**STUDY TEXT:**
▼▼▼

As water from the Indus River flooded Pakistan in the beginning of August, one of Imran Khalid’s friends had gone hiking and found himself stranded on the country’s mountains for seven days.
The family of another friend of Khalid’s had to be airlifted by helicopter to avoid the flooding.
‘Imagine Katrina, times 10,’ said Khalid, an environmental and natural resources doctoral candidate at the State University of New York College of Environmental Science and Forestry. ‘That’s when you realize the impact of the floods.’
Khalid is originally from Rawalpindi, in the northwest and near the nation’s capital of Islamabad.
As Syracuse University and ESF students with ties to the Pakistan area feel the effects of the flooding, the university has provided counseling. But some at the university are also calling for more active relief efforts.
‘I think it’s not getting the attention it deserves,’ said Maliha Aqueel, a broadcast journalism graduate student on a student exchange program from Lahore, also in northwest Pakistan.
The devastation in Pakistan is widespread.
From Kashmir to Karachi, one-fifth of the country was fully underwater at one point, covering an area the size of New England, as the Indus River overran its banks. The population affected is roughly on par to that of New York state, according to an article published in The New York Times on Thursday.
More than 1,500 people have died as the waters rose due to heavy monsoon rains in August, according to The New York Times. The amount of people displaced, hungry or in need of medical care is in the millions.
The U.S., an ally of Pakistan, donated a total of $150 million on Aug. 19. This aid will help Pakistan for humanitarian reasons, but will also serve to prevent instability in Afghanistan from spilling over the border.
‘It’s an appalling episode of destabilization,’ said Goodwin Cooke, a former ambassador and former consular officer in Pakistan and a professor emeritus at SU.
The struggle to survive in Pakistan at this time also falls during Ramadan, a holy month in the Muslim calendar.
‘People are fasting regardless of what is happening around them,’ Khalid said.
It has been a challenge to travel to meet relatives during Ramadan, and food prices have also risen because of infrastructure difficulties.
‘The whole concept of family has broken down in a sense,’ Khalid said.

▲▲▲

Please write out the flood article from "The U.S., an" to "of infrastructure difficulties.".

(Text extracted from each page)
▼▼▼

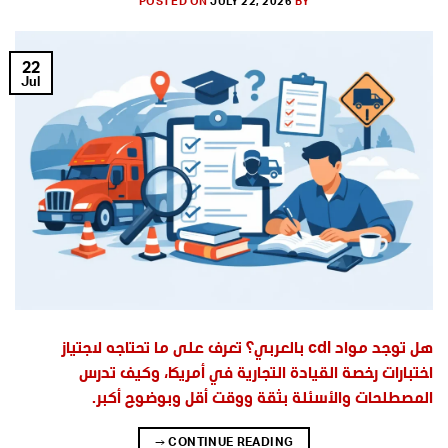
POSTED ON
JULY 22, 2026
BY
22
Jul
هل توجد مواد cdl بالعربي؟ تعرف على ما تحتاجه لاجتياز
اختبارات رخصة القيادة التجارية في أمريكا، وكيف تدرس
المصطلحات والأسئلة بثقة ووقت أقل وبوضوح أكبر.
→
CONTINUE READING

▲▲▲

**RESPONSE TO THE TASK:**
The U.S., an ally of Pakistan, donated a total of $150 million on Aug. 19. This aid will help Pakistan for humanitarian reasons, but will also serve to prevent instability in Afghanistan from spilling over the border.
‘It’s an appalling episode of destabilization,’ said Goodwin Cooke, a former ambassador and former consular officer in Pakistan and a professor emeritus at SU.
The struggle to survive in Pakistan at this time also falls during Ramadan, a holy month in the Muslim calendar.
‘People are fasting regardless of what is happening around them,’ Khalid said.
It has been a challenge to travel to meet relatives during Ramadan, and food prices have also risen because of infrastructure difficulties.